A Reference Resource
Charles E. Wilson (1953–1957): Secretary of Defense
Charles Erwin Wilson was the secretary of defense under President Eisenhower from January 28, 1953 to October 8, 1957. Wilson graduated from Carnegie Institute of Technology in 1909 and began working for Westinghouse Corporation, designing the first motor for auto starters. During the First World War, he designed equipment for military use. After the war, he became chief engineer to Remy Electric Co.
Wilson rose to become president of Delco-Remy Co. in 1926 and vice president of General Motors from 1929 to 1939. He is famous for his 1952 declaration to the Senate Armed Services Committee that "for years I thought what was good for the country was good for General Motors, and vice versa."
During his tenure as the secretary of defense, Wilson managed the military as though it were a business. He was initially hesitant to bring about change without conferring with the President, so much so, that Eisenhower reputedly said, "Charlie, you run defense. We both can't do it, and I won't do it.

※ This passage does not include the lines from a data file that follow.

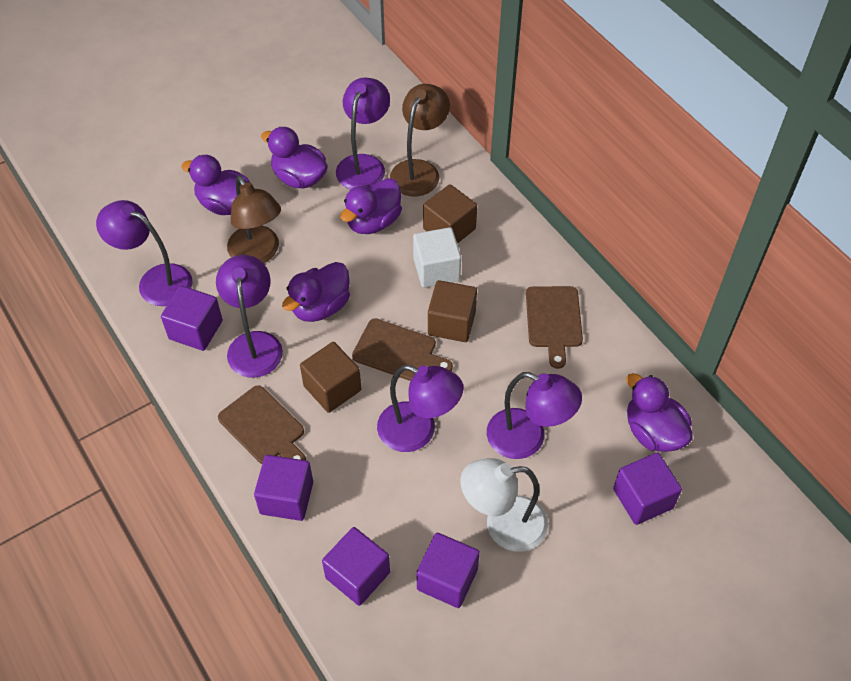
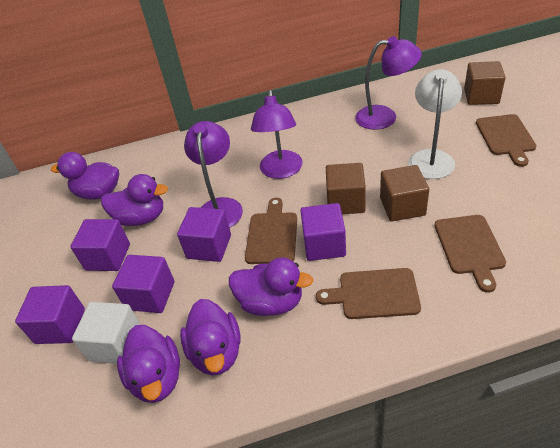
brown cutting board: [218,385,306,464] [352,319,453,381] [526,286,583,369] = 3 -> [245,198,297,264] [316,268,421,319] [435,215,506,292] [476,114,536,167] = 4
brown lamp: [227,176,281,263] [390,84,450,197] = 2 -> none = 0
purple lamp: [96,200,193,306] [216,255,283,378] [336,77,390,190] [377,365,463,452] [487,372,582,459] = 5 -> [184,121,243,228] [251,90,303,179] [355,36,422,130] = 3

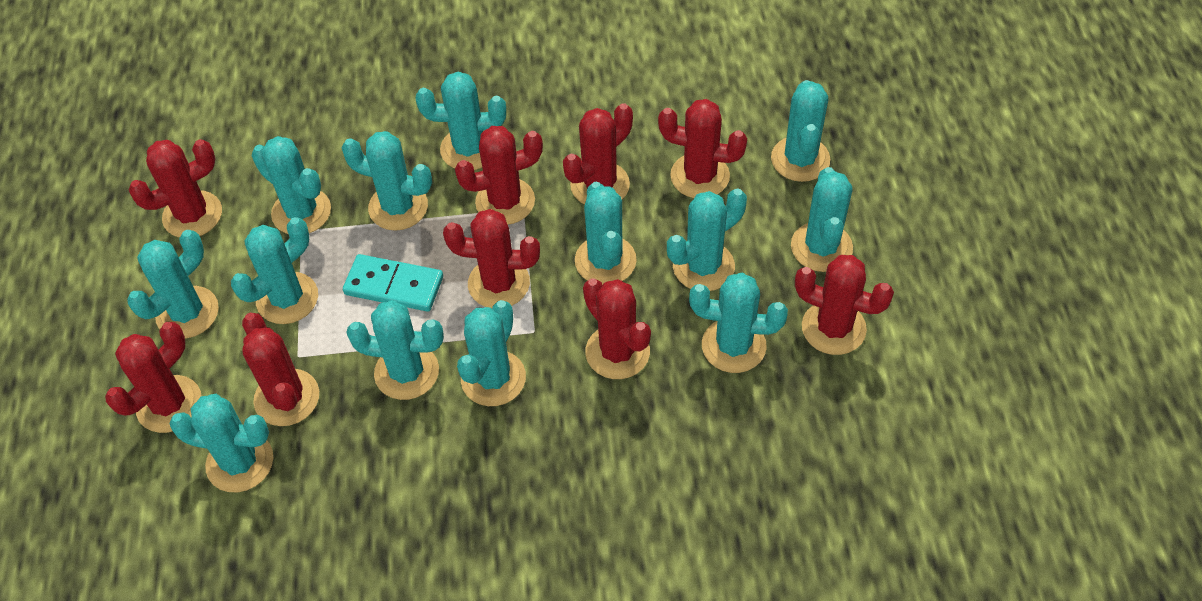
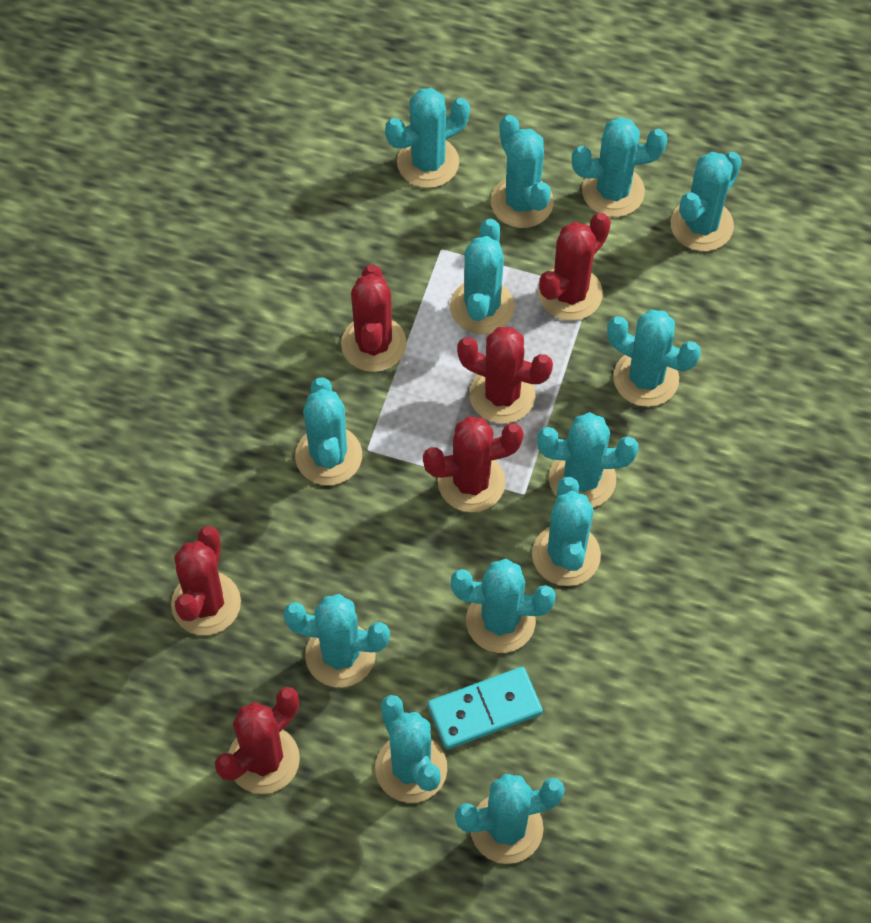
red cactus: [105,322,201,433] [128,139,222,238] [242,313,319,426] [443,209,540,308] [455,126,543,225] [563,103,633,205] [583,278,651,379] [658,99,747,198] [795,255,894,355] = 9 -> [171,526,241,635] [215,687,300,794] [341,265,407,372] [423,416,523,512] [457,327,553,423] [538,213,611,321] = 6

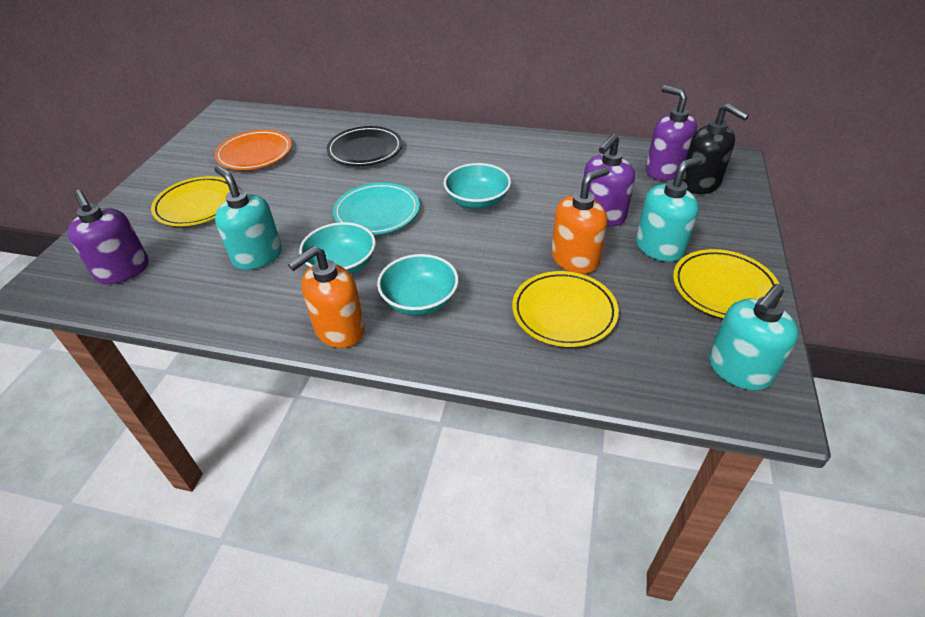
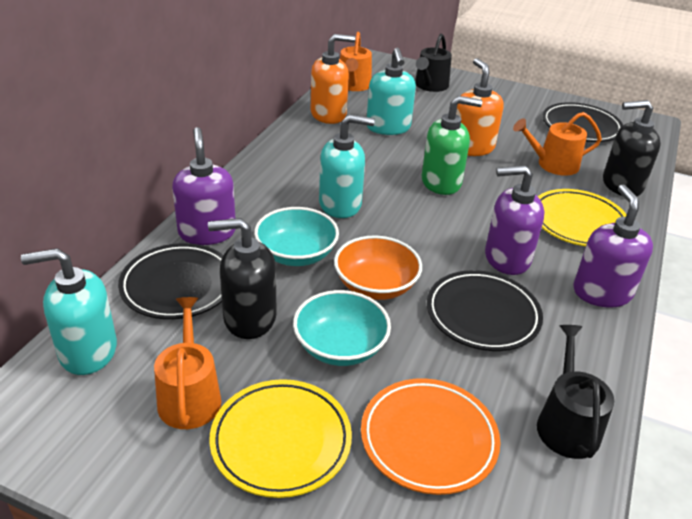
black plate: [327,126,402,166] = 1 -> [118,243,223,319] [427,270,543,351] [542,102,623,142] = 3
black soap dispenser: [682,103,749,194] = 1 -> [208,218,277,339] [603,100,661,196] = 2
black watering can: none = 0 -> [415,33,452,92] [537,325,614,459] = 2
green soap dispenser: none = 0 -> [422,96,482,195] = 1
orange bowl: none = 0 -> [334,236,422,300] = 1
orange watering can: none = 0 -> [154,297,221,429] [340,32,372,91] [513,112,602,176] = 3
turquoise bowl: [299,222,376,274] [377,254,459,316] [444,163,511,209] = 3 -> [254,207,339,266] [293,290,391,366] = 2
turquoise plate: [333,183,420,235] = 1 -> none = 0
yellow plate: [151,176,230,226] [512,271,619,347] [673,249,781,318] = 3 -> [209,379,352,498] [538,189,627,246] = 2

I was elected to worry about a lot of other things than the day-to-day operations of a department." Wilson later brought about a programmatic shift in the armed forces in preparation for modern warfare, including expanding research and development, cutting the size of the standing army, and boosting readiness for a nuclear conflict.
After his resignation, which he had intended after four years, Wilson returned to business interests, chiefly General Motors, though he would also serve as chairman of Michigan's advisory committee to the U.S. Commission of Civil Rights.